An exact copy is needed of the lines from the line holding "circular taxis a la" through the final line of the listing below, both included.

───── Source material ─────

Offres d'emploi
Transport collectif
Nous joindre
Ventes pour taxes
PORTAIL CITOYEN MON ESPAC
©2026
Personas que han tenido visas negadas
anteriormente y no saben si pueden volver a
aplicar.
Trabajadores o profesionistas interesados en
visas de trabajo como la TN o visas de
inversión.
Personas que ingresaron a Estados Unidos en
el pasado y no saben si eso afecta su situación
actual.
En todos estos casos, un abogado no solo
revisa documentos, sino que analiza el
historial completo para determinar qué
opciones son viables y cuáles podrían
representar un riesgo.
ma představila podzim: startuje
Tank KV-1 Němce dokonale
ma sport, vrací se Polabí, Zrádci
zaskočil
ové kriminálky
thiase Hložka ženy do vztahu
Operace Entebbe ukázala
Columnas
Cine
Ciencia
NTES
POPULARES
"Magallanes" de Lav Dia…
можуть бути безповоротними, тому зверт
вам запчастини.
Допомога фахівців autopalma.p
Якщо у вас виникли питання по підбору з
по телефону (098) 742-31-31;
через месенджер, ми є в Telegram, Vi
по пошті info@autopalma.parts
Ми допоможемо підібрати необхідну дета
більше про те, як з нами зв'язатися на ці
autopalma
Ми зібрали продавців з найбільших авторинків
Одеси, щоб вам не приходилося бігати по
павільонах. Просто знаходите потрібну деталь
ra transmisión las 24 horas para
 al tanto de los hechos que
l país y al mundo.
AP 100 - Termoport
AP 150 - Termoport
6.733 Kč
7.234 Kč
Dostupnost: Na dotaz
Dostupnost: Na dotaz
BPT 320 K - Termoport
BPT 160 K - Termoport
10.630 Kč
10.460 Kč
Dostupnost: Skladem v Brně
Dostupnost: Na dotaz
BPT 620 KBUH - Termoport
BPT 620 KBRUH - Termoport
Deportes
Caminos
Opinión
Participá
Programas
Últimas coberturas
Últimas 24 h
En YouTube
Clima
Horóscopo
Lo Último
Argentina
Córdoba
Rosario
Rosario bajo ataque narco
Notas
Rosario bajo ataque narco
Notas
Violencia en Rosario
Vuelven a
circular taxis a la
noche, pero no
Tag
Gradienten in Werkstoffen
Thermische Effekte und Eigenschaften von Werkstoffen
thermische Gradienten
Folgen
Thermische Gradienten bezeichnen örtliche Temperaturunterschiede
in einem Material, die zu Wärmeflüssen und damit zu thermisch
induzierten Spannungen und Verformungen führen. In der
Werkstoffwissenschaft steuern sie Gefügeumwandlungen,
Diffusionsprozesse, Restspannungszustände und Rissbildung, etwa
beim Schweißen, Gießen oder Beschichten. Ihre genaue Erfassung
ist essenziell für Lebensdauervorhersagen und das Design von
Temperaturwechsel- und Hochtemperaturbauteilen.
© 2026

─────

▶ Answer section:
circular taxis a la
noche, pero no
Tag
Gradienten in Werkstoffen
Thermische Effekte und Eigenschaften von Werkstoffen
thermische Gradienten
Folgen
Thermische Gradienten bezeichnen örtliche Temperaturunterschiede
in einem Material, die zu Wärmeflüssen und damit zu thermisch
induzierten Spannungen und Verformungen führen. In der
Werkstoffwissenschaft steuern sie Gefügeumwandlungen,
Diffusionsprozesse, Restspannungszustände und Rissbildung, etwa
beim Schweißen, Gießen oder Beschichten. Ihre genaue Erfassung
ist essenziell für Lebensdauervorhersagen und das Design von
Temperaturwechsel- und Hochtemperaturbauteilen.
© 2026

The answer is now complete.